## EXERCISE REQUIREMENTS
In the items below, convert the lines from the one containing "von der Auswahl der freizugebenden" through the one containing "die Wirtschaft und die Medien können", both included, into a numbered list, omitting any blank lines.

Text data extracted from pages:
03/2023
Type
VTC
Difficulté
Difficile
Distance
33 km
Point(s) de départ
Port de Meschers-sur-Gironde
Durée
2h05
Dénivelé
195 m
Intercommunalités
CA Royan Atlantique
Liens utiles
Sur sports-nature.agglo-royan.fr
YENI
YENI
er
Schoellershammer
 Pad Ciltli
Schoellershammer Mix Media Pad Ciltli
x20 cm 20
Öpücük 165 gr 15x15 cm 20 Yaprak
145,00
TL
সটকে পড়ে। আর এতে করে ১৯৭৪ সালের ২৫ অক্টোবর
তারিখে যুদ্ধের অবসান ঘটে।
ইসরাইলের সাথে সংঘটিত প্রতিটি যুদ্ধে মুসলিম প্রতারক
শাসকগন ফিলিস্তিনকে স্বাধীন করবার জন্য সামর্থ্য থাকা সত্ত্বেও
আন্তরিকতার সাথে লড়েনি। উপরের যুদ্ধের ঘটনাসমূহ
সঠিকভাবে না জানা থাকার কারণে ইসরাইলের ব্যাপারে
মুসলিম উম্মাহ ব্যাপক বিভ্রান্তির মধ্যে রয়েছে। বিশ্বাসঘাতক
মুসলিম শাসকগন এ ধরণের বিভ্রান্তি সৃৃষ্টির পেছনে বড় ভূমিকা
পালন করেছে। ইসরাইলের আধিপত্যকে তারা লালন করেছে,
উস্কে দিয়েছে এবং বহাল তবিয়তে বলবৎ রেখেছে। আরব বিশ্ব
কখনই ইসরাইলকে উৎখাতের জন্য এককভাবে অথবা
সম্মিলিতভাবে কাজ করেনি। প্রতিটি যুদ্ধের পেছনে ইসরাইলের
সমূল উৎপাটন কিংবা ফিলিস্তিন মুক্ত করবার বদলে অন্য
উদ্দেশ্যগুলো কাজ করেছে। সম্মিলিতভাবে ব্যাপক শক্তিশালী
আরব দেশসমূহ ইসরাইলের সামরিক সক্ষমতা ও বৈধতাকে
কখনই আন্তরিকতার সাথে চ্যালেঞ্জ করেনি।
---
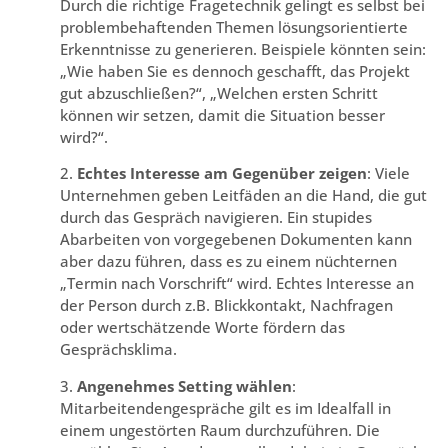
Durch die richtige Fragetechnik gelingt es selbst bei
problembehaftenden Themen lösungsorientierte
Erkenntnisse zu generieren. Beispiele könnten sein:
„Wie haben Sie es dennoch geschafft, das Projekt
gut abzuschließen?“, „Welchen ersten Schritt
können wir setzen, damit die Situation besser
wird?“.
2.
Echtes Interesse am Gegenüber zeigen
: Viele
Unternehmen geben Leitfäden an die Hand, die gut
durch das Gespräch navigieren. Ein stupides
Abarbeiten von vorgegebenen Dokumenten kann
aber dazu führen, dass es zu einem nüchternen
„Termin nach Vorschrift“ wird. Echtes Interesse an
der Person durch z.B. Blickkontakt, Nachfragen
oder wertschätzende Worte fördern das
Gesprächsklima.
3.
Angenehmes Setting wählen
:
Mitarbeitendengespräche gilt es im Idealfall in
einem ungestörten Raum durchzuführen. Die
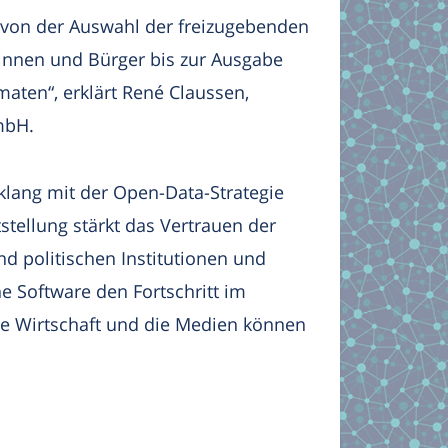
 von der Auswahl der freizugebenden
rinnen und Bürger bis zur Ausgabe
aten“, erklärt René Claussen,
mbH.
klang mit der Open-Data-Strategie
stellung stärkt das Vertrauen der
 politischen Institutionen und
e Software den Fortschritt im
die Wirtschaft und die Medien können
--
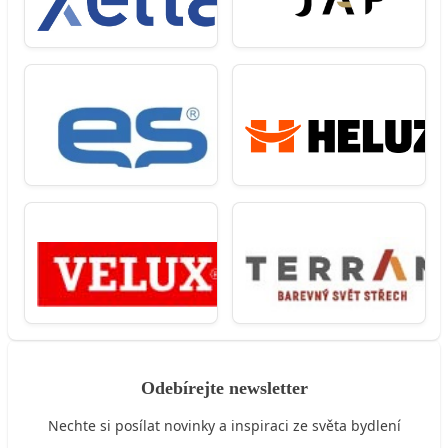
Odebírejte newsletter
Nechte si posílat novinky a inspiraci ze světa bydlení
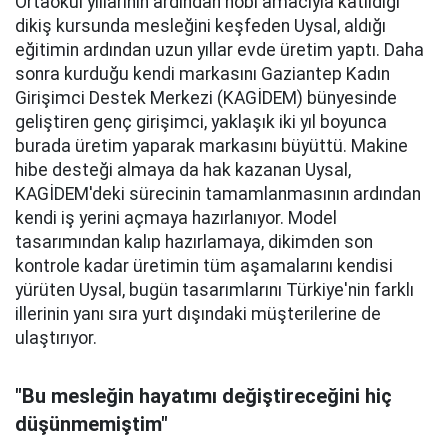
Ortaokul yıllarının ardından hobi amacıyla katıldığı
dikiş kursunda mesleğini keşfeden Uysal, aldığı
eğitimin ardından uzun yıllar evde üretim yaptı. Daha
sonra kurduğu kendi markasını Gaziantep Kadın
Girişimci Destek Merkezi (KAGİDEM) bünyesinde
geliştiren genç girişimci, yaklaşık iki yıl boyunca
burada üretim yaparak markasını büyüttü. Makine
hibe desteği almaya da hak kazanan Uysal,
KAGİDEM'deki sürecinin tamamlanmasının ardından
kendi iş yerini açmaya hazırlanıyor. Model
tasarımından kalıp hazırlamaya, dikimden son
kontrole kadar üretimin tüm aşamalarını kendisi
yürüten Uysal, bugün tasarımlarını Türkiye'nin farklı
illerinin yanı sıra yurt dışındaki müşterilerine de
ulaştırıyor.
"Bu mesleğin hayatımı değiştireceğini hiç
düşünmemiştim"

## OUTPUT OF THE TASK
1.  von der Auswahl der freizugebenden
2. rinnen und Bürger bis zur Ausgabe
3. aten“, erklärt René Claussen,
4. mbH.
5. klang mit der Open-Data-Strategie
6. stellung stärkt das Vertrauen der
7.  politischen Institutionen und
8. e Software den Fortschritt im
9. die Wirtschaft und die Medien können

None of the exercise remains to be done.